Since then, Lindbergh has slowly been restored to official favor. Eisenhower formally reinstated him into the Air Force, and promoted him to brigadier general. In his longtime association with Pan Am, he has flown every one of the planes the company has bought, and many it did not buy, on his advice. He has surveyed and helped lay out most of the routes Pan Am flies, functions as President Juan Trippe’s confidant and top corporate ambassador. Only two weeks ago, he was in Saigon trying to smooth out Pan Am’s mounting troubles with South Viet Nam’s Premier Ky.

With the coming of the atom bomb and the rocket, Lindbergh has undergone a sea change of spirit. He obviously misses the simple machines of his youth, when “flying was an art which required the use of the body and all its senses,” when the pilot sitting in an open cockpit “felt the freshness of rain, and pulling stubborn engines through kept his muscles in condition.” In this new age, Lindbergh wrote, “I have felt the godlike power man derives from his machines . . . the immortal viewpoint of the higher air … But I have seen the science I worshipped, and the aircraft I loved destroying the civilization I expected them to serve . . . To progress, even to survive, we must learn to apply the truths of God to the direction of our science.”

In this new humility, Lindbergh has rediscovered a reverence for wildlife that traces back to his farm boyhood in Minnesota.
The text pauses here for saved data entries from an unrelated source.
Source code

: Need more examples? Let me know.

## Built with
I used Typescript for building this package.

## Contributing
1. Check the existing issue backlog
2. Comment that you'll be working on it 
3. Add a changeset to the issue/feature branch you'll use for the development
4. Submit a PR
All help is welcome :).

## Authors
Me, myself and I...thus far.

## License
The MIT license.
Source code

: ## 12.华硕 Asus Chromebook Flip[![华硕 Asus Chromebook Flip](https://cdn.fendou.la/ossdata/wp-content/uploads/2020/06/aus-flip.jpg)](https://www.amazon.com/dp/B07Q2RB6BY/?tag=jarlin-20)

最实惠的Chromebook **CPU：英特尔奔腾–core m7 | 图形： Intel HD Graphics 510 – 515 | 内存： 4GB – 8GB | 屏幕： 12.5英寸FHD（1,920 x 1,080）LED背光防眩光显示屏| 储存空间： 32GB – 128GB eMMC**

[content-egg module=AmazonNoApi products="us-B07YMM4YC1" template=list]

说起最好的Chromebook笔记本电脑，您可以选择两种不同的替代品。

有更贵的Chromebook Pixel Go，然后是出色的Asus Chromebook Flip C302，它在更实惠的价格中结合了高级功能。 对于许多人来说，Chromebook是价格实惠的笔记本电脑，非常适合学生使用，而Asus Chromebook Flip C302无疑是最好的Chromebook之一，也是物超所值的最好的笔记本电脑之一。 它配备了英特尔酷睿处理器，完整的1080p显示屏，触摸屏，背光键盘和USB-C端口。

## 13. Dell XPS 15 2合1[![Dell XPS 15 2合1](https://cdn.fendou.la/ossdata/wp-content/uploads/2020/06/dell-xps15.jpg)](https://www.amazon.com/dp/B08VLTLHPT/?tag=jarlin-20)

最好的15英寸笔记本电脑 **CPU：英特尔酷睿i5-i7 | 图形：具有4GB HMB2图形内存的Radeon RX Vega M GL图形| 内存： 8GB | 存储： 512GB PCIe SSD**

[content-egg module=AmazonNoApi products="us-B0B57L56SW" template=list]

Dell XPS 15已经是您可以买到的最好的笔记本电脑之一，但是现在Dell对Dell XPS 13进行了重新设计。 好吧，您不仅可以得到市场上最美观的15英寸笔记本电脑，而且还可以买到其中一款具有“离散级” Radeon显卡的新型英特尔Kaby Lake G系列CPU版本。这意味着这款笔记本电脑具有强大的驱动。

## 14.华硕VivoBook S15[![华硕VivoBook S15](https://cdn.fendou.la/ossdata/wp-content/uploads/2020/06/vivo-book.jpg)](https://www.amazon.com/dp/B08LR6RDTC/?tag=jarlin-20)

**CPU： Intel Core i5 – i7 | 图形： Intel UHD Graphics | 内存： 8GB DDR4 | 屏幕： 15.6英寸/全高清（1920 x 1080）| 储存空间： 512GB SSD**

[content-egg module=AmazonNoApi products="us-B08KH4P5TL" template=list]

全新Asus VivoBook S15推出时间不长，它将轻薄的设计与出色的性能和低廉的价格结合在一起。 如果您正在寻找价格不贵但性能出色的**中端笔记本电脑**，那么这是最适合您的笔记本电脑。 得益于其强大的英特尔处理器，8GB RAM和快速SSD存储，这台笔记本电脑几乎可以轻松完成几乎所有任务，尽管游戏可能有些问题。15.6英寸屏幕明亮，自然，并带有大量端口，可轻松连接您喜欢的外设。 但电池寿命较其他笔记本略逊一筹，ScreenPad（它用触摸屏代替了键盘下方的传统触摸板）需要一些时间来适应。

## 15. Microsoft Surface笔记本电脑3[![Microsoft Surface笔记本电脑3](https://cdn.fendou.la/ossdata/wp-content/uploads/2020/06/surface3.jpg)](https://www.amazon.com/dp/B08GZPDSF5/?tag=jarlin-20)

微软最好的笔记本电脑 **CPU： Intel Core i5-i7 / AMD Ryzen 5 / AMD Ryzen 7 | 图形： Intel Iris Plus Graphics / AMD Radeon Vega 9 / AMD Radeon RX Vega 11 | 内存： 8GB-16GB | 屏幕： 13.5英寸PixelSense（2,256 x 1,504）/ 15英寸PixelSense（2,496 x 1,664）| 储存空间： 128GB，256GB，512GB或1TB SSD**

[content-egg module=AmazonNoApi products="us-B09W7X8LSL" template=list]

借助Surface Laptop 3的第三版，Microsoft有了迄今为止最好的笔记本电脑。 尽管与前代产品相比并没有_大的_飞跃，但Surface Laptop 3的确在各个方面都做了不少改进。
He has become a director of the World Wild Life Fund, works at fund raising and even writes his own pulling letters (“Let us not be a generation recorded in future histories as destroying the irreplaceable inheritance of life formed through eons past”). He continues his interest in medicine, spends a lot of his time in a laboratory at the Navy’s medical-research center in Bethesda, Md., working on new equipment with patience and precision.

The Frozen Moment

Lindbergh is still almost pathological about guarding his privacy, though age and a receding hairline have made him almost indistinguishable from other commuters in Darien, Conn., where he has lived in recent years. He has five grown children (three sons, two daughters). Occasionally he appears in Washington’s Smithsonian Institution and gazes up at the Spirit of St. Louis, dangling there, fragile but painstakingly guarded against rust and oblivion. He is seldom recognized. Yet any associate or friend who talks to a reporter about him is deprived of the light of his countenance. Typically, he refused to have any part in ceremonies celebrating the 40th anniversary of his flight. As a replica of the Spirit rose from Le Bourget, Charles A. Lindbergh was beyond radio contact or telephone in a game preserve in Java, hoping to catch a glimpse of a rare species of rhino.

A difficult man. A gifted man. Probably a great man. But certainly a hero. The usual fate of heroes is to be frozen in history at the moment of their triumph. At 65, Lindbergh may find the 25-year-old boy as awkwardly remote as would any other aging hero facing his youth. Yet it is significant that he was able to move on to do other things, live other lives—to be active, useful and himself. The quiet foreground formed by his recent years renders the memory all the brighter: the memory of the youth with the world’s imagination in his hands, showing what man is and can become—on his own.